Eu Bookclub Portugal

EUROPEAN Book Club: "EXEMPLARY TALES"


Saturday, December 7, 2019 - 4:00pm to 6:00pm
Alliance Française de Vancouver

Organized by the Consulate General of Portugal in Vancouver and EUNIC Canada-Vancouver, the next meeting with the EU Book Club will celebrates the Hundredth Anniversary of Sophia Mello Breyner Andresen ´s birth. The discussion will be led by Esmeralda Cabral, a Portuguese – Canadian writer with an MFA in Creative Nonfiction from the University of King’s College. Her work has been published in the Globe and Mail, The Common Online, Understorey Magazine, Curiosity Magazine and nu-merous anthologies. Two of her stories have aired on CBC Radio.  
 

“Exemplary tales"

Published in 1962, this short story collection foreshadows two other iconic 1960s works—by the Mozambican Honwana and the Angolan Vieira—in the way it invites its readers to consider a range of ethical issues at a watershed moment during the Salazar dictatorship in Portugal. It alternates between allegorical pieces, endowed with a fable-like quality, such as a modern reworking of the Three Kings biblical story, and more immediate first-person tales focusing on the formative experiences of an autobiographical narrator. Sophia, widely acknowledged as one of Portugal’s greatest poets, perhaps second only to Pessoa, uses an accessible yet beautifully lyrical language to propose that poetry, love, and holiness are not lofty ideals: they are within reach of everyone, in the fight against social injustice and complicit behavior.

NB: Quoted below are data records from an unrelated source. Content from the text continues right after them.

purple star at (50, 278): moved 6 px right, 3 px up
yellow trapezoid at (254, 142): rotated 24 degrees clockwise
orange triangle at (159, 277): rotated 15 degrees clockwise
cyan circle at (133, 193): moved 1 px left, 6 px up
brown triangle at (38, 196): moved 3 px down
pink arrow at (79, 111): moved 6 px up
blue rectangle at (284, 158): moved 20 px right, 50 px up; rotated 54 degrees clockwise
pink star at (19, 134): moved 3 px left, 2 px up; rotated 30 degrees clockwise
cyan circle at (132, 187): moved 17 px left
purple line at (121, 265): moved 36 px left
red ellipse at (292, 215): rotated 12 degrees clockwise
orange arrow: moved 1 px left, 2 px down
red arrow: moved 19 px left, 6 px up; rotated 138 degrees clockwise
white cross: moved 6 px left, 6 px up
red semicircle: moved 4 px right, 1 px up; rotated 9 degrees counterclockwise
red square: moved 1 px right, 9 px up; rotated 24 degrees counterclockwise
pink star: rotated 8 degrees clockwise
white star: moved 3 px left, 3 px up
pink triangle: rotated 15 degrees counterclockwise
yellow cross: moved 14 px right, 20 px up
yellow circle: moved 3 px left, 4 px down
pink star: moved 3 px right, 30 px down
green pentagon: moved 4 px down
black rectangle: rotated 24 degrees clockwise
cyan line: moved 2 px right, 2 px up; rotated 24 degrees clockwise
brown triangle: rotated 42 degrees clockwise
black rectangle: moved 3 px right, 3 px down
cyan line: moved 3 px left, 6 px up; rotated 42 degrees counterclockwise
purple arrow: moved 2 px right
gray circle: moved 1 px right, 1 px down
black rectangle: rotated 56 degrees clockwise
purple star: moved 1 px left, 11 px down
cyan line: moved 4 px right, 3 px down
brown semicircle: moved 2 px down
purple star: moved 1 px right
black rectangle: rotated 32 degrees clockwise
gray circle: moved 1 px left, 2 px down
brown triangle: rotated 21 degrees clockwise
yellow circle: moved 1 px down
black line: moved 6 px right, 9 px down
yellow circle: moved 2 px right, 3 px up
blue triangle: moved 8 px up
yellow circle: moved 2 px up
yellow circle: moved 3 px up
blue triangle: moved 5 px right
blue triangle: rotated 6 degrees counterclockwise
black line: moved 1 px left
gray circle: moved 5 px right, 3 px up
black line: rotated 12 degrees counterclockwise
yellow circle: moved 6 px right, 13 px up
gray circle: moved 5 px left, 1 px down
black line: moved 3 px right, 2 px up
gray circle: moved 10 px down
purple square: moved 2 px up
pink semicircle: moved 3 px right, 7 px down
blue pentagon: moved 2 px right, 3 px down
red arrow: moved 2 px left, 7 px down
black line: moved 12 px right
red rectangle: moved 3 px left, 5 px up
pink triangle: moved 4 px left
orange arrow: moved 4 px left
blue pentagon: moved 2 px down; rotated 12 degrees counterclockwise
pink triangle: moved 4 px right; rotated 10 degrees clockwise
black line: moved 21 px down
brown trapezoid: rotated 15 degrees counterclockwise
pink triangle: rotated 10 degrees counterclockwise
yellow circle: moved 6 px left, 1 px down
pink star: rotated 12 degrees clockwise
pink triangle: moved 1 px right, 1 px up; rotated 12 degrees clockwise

Copies of the book can be purchased online, on
amazon.ca and Tagus Press


The Author

Sophia de Mello Breyner Andresen (November 6, 1919 in Porto – July 2, 2004 in Lisbon) was an award-winning Portuguese poet and writer. In 2014, she was unanimously chosen by the Parliament with National Pantheon honours, the second woman to be so honored, after Amália Rodrigues. Sophia, as she is often referred to in Portugal, was born in Porto to a wealthy aristocratic family. She inherited the surname 'Andresen' from her paternal great grandfather, a Danish merchant. She received a strict Catholic upbringing, and was to remain a fervent believer until the end of her life. After spending her childhood in Porto she moved to Lisbon, where she attended the Universidade de Lisboa. As a student, she was actively involved in Catholic movements. Politically, she defended constitutional monarchy and openly criticized Salazar's dictatorship. In 1946 she married lawyer and politician Francisco Sousa Tavares. They had five children, among whom is journalist and best-selling author Miguel Sousa Tavares. After the Carnation Revolution in 1974, she made a brief incursion into politics as an MP for the Socialist Party (centre-left). This year Portugal celebrates the Hundredth Anniversary of Sophia´s birth and many events in her honor have been organized in Portugal and around the world.